Coronavirus how-to: Protect Yourself While Shopping

Coronavirus how-to: Protect Yourself While Shopping

Our Friends · Aug. 28, 2020

While most of us are isolating at home as much as possible, there will be times when we will have to venture out. People have to eat, after all. Whether it’s take-out, delivery or a trip to the grocery store for supplies, there are ways to protect ourselves and the workers who serve, bag and deliver our food. Here are some tips from Consumer Reports and the food website Epicurious:

 

 

GET IT DELIVERED

 

Coronavirus how-to: Protect Yourself While Shopping

 

• Use grocery delivery services where possible. This method has the advantage of allowing you to not leave the house at all.

 

• If it’s available and you choose to have groceries delivered, ask the delivery person to leave the packages at the door and call to let you know they’ve arrived. This keeps both you and the delivery person from having contact with each other.

 

• Use the electronic tipping function on the shopping app (most of the apps will have them) so the delivery person does not have to touch cash (and neither of you has contact with the other).

 

• If you have ordered via delivery brought to your car in the store parking lot, open your car doors yourself if possible, rather than having the person bringing your items touch the handle. And once again, tip on the app if the employees are allowed to take tips. Try not to hand them cash.

 

• If you are ordering takeout or delivered meals to your door, the same routine holds: Ask if the delivery person can call ahead and let you know when he or she arrives, and have them leave the meal at the door to minimize contact. Tip on the app or add the tip over the phone when you call to place the order.

 

 

IN THE STORE

 

 Coronavirus how-to: Protect Yourself While Shopping

 

• If you have to go shopping in person, try to limit the number of family members who leave the house. That limits the potential exposure of people in the household, and keeps the number in the store to a minimum.

 

• Don’t bring reusable bags.

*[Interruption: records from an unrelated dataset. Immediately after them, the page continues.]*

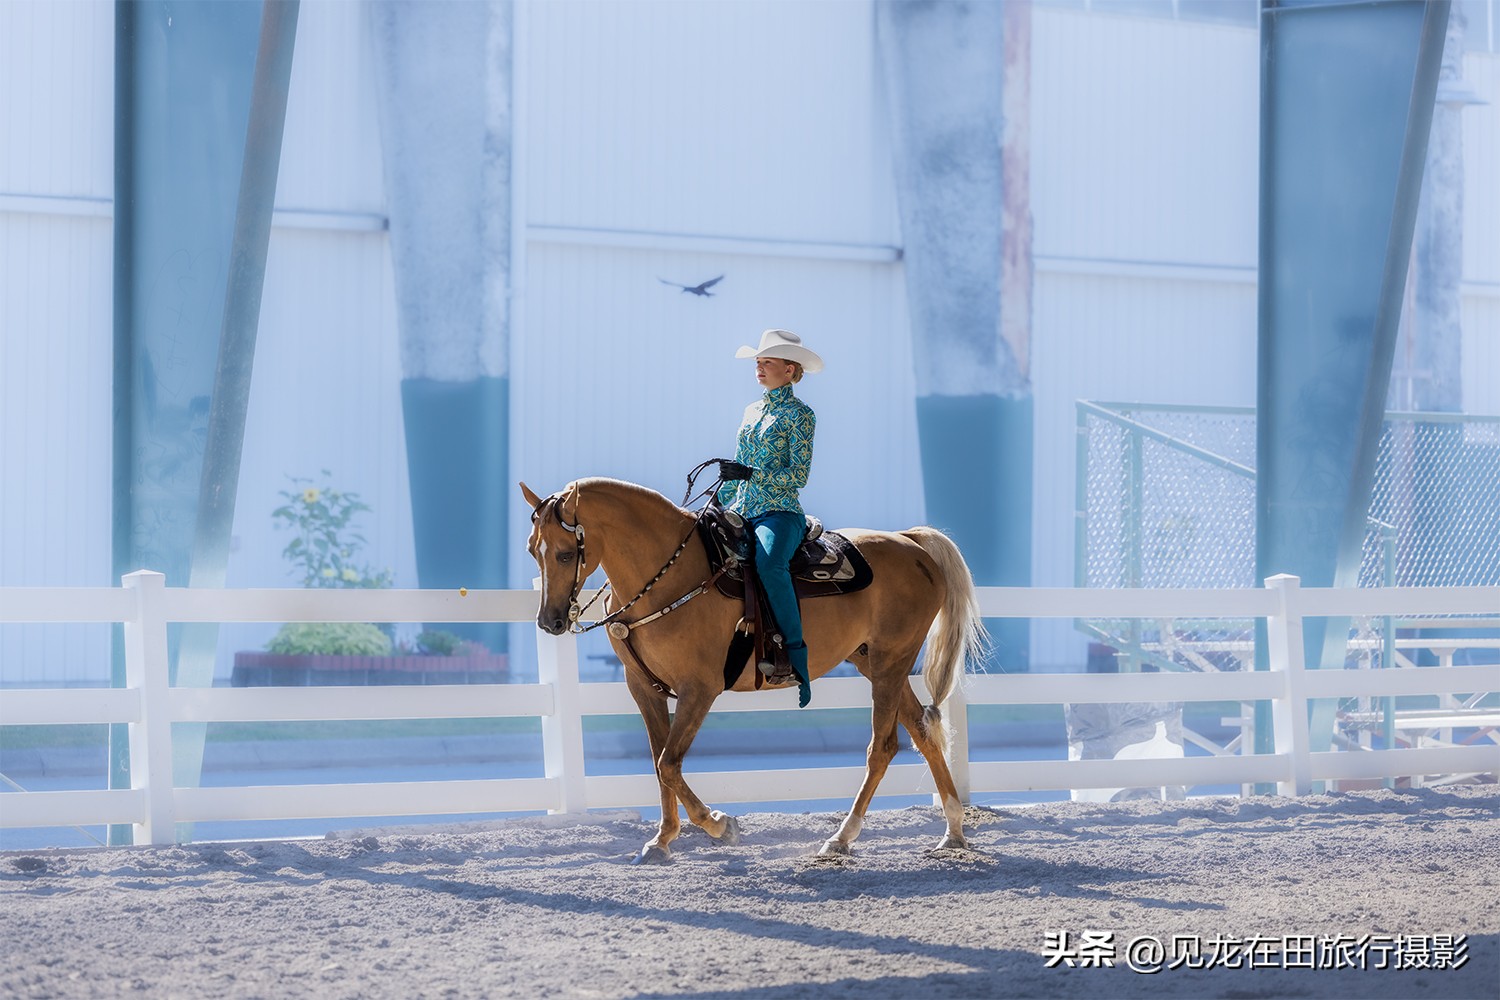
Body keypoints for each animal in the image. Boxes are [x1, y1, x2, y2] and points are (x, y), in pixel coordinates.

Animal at [522, 476, 990, 863]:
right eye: (532, 549)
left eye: (565, 553)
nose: (550, 621)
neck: (671, 579)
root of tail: (910, 542)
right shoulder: (643, 687)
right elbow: (659, 763)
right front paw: (662, 840)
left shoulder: (700, 688)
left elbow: (670, 763)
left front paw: (720, 825)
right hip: (873, 662)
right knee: (923, 731)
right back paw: (953, 831)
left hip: (892, 661)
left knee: (884, 746)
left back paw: (841, 837)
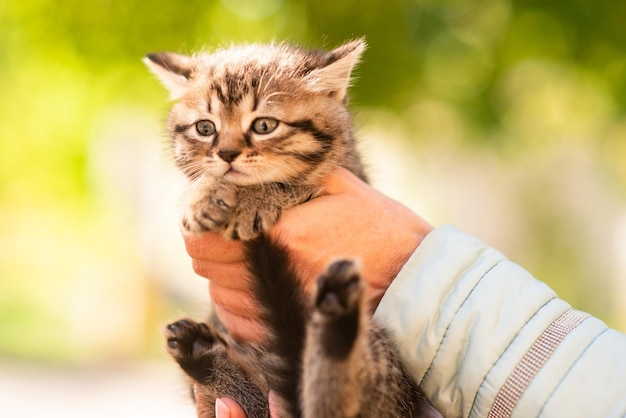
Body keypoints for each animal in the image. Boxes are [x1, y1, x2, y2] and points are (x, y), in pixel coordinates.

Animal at [146, 40, 438, 418]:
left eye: (264, 125)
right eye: (205, 128)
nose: (226, 153)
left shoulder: (347, 173)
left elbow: (290, 181)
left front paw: (253, 199)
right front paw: (203, 194)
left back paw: (336, 329)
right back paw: (201, 354)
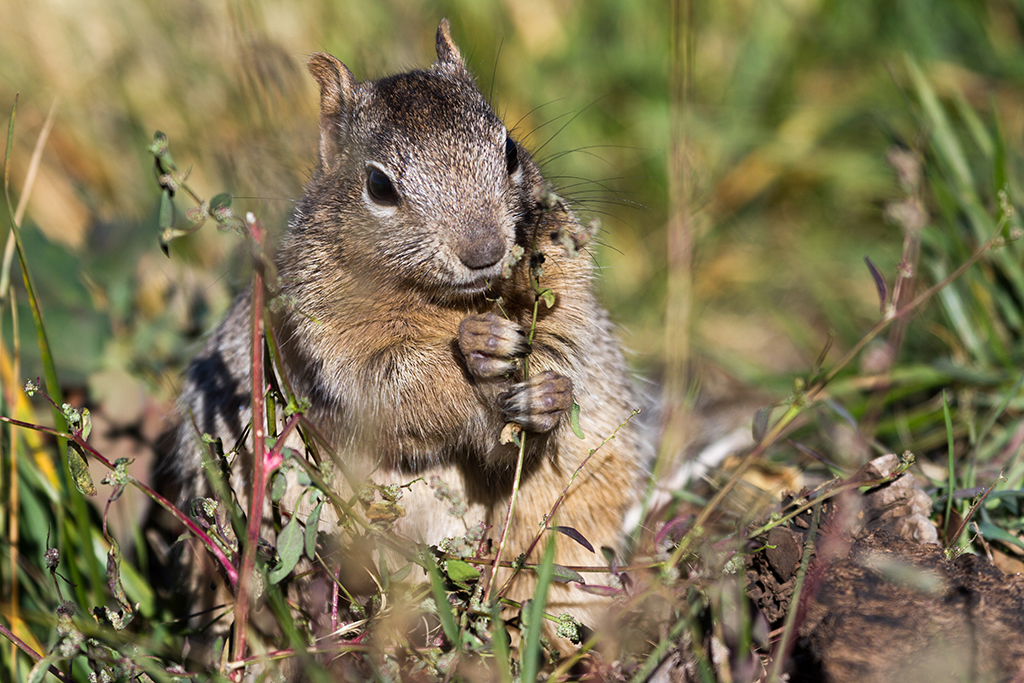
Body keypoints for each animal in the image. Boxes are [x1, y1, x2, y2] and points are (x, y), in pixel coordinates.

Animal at [163, 20, 651, 651]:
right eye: (377, 185)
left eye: (510, 150)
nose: (485, 250)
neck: (452, 301)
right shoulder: (325, 345)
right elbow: (398, 395)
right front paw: (477, 351)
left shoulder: (567, 307)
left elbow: (542, 392)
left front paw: (548, 395)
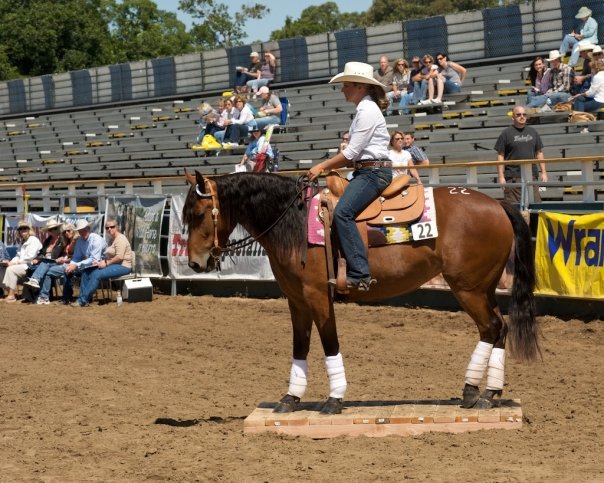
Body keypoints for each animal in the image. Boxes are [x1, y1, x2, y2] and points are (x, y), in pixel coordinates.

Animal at [183, 170, 539, 415]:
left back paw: (478, 393)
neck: (295, 222)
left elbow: (329, 343)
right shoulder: (296, 300)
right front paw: (290, 398)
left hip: (468, 288)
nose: (195, 263)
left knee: (492, 328)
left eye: (198, 214)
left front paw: (334, 399)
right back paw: (484, 392)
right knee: (500, 328)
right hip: (483, 288)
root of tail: (497, 204)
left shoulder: (317, 296)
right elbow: (300, 345)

Some Maine towns have suspended their 5-cent fees for using the store’s plastic or paper bags instead of reusable plastic or cloth bags. If you do use your reusable bags, wipe them thoroughly before you leave home, and wipe them again when you empty them afterward.

 

• Stay six feet away from everyone else in the store. According to the CDC, that is generally the distance within which people pick up coronavirus droplets through the air from a cough or sneeze.

 

• Go shopping when it’s less busy.

 

• Take hand sanitizer or alcohol wipes with you. Use them to wipe your hands and the cart before and after you shop, and don’t forget to wipe the handles of the dairy or freezer cases.

 

• Make a list so you can shop fast and get in and out as quickly as possible. Touch only the items you’ll buy. Don’t buy items from help-yourself spots like olive or salad bars or bulk bins.

 

• If you use gloves, put them on before going into the store, and discard them after you leave the store. Don’t reuse them.

 

• Use the self-checkout option if you can, to minimize contact with other people, and once again, clean the keypad and touch screen before you use them.

 

• After shopping and before you enter your car or home, disinfect your hands with hand sanitizer. Wash your hands again once you get home.

 

• If you have alcohol wipes with you, wipe the bags and handles before you put them in the car.